● **Exercise requirements**:
Say how many lines of the entries below include "Example", giving nothing but that number.

········

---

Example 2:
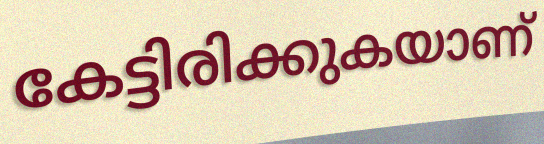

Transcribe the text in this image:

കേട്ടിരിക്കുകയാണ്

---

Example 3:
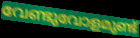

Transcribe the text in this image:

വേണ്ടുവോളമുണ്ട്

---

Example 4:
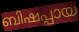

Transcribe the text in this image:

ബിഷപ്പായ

········

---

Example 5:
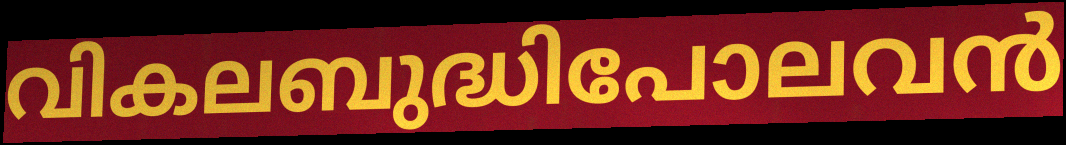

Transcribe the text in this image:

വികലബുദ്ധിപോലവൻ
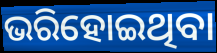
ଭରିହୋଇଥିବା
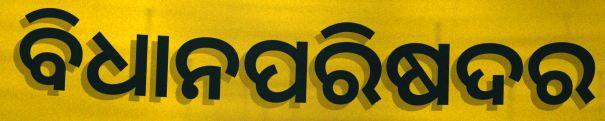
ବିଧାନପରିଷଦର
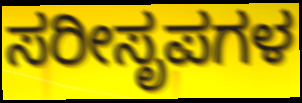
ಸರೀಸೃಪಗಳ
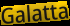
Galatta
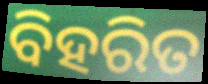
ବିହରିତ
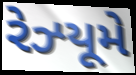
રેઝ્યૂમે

········

● **Solution below**:
4